The Montoyas said that sometimes they have to remember where a child is coming from, which is usually a less-than-ideal situation. It can be a one-day-at-a-time or one-hour-at-a-time situation, Pam said.
"Sometimes you help them in ways you didn't think possible," Ernest said. "They have food and clean clothes. Maybe they're happier just watching a family function normally. Just the thought that someone wants to give them something is a big deal."
Eileen Rossi of south Routt said that she and her husband, Steve, lay down rules with their foster children, but they're not overbearing.
"We have fun," she said. "It's like a cousin or a niece or a nephew visiting."
Often that is what foster families tell other people about a foster child, because strict confidentiality must be maintained, Chase said.
Foster parents often meet with a child's natural parents, which is crucial. While foster parents offer a foster child unconditional love, they must understand that no matter what the situation, a child feels that same unconditional love for his or her parents.
The impetus for being foster parents is often a need to give back to the community. Many, like the Montoyas, Wirths and Rossis, have a strong faith in God that helps them through.

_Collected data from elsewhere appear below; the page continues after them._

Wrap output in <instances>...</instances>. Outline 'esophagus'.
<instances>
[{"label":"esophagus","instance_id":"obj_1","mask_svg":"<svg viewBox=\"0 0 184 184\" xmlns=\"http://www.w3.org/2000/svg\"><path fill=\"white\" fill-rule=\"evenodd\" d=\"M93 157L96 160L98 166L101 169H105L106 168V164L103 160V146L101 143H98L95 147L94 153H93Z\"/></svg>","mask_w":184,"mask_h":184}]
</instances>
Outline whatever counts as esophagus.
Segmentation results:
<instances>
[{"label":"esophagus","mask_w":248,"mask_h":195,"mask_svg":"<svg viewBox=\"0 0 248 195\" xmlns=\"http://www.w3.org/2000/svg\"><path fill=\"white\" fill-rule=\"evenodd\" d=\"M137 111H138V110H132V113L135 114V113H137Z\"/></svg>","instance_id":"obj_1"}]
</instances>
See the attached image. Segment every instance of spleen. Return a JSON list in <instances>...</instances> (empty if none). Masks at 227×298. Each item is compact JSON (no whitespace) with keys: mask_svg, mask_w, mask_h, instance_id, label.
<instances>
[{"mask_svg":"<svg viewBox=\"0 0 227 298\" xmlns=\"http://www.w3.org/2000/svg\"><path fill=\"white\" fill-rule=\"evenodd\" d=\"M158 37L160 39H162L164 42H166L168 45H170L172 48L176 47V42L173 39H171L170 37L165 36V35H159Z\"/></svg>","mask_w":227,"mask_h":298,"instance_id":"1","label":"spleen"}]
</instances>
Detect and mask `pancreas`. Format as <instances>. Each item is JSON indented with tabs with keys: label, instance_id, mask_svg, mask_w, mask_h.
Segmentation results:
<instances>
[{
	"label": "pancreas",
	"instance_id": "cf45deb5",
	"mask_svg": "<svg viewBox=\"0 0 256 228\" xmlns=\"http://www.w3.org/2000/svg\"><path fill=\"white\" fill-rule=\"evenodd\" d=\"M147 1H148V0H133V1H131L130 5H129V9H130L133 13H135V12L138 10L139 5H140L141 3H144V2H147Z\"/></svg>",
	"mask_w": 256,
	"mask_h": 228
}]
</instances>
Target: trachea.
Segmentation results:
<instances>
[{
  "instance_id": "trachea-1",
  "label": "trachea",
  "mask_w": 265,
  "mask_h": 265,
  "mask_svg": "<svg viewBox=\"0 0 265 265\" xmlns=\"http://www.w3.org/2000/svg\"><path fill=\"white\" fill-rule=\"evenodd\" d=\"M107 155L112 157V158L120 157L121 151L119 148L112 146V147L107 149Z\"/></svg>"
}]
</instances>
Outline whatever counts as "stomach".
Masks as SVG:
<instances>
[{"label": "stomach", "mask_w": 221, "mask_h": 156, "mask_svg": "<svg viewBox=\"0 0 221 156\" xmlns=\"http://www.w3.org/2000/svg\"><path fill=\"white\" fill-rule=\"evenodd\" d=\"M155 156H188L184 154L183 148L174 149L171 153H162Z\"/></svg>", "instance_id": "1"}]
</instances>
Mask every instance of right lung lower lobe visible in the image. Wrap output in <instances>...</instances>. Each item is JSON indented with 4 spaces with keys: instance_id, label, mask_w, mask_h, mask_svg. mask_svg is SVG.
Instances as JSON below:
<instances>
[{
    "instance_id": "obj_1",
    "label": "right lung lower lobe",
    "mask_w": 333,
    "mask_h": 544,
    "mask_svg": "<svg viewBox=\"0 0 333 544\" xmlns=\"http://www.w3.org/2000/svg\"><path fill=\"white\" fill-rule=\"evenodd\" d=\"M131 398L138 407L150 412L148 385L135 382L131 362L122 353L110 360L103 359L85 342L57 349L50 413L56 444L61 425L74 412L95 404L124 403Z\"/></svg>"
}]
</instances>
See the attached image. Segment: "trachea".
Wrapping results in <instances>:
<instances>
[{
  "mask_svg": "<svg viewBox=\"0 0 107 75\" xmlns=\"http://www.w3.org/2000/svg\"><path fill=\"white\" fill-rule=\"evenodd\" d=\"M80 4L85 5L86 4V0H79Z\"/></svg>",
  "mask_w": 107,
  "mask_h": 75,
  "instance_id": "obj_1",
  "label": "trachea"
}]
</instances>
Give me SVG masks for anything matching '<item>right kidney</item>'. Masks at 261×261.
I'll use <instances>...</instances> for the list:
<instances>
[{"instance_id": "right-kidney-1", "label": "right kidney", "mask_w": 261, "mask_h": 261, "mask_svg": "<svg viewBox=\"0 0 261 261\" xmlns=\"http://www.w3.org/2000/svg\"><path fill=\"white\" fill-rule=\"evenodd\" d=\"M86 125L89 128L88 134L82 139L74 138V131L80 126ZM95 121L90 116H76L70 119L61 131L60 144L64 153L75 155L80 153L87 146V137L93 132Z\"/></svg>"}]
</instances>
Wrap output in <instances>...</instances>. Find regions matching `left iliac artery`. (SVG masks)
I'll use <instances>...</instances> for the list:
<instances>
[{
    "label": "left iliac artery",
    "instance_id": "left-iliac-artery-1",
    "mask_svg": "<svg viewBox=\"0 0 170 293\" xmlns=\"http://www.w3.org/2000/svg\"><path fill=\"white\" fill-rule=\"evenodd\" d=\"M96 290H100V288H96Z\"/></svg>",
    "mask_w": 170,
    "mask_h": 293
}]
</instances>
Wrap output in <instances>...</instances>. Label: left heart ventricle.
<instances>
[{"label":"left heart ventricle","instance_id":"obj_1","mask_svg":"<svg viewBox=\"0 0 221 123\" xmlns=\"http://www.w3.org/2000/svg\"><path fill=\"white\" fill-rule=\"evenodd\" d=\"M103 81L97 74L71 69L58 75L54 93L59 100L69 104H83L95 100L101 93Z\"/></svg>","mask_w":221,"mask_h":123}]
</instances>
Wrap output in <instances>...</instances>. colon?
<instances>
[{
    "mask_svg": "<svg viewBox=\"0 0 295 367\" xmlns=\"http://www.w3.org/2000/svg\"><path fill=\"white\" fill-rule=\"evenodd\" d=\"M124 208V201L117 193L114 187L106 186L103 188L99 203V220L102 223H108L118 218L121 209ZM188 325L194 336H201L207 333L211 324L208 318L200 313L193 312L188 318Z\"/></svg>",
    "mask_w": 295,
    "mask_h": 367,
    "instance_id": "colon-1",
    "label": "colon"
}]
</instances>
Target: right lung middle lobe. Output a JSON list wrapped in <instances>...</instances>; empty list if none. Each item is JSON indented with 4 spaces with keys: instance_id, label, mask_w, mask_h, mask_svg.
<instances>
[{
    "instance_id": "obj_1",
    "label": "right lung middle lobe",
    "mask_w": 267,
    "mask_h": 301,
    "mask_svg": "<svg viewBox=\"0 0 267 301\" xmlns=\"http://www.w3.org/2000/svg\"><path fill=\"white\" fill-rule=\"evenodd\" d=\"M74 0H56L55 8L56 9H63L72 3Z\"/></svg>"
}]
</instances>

"You have someone else that you love, even if it's just for a short time," Rossi said. "You hope you make an impact, but it's something you won't know."
Once a person or family gets into fostering, it is apparently not something that is given up easily.
"In my 20 years experience, I've never had a family say I didn't want to be a foster family anymore," Chase said.
The Wirths always take a family picture with their foster children and the Montoyas have photo albums full of the young people they've care for.
The children are never forgotten.
"I always wonder," Rossi said. "I always pray."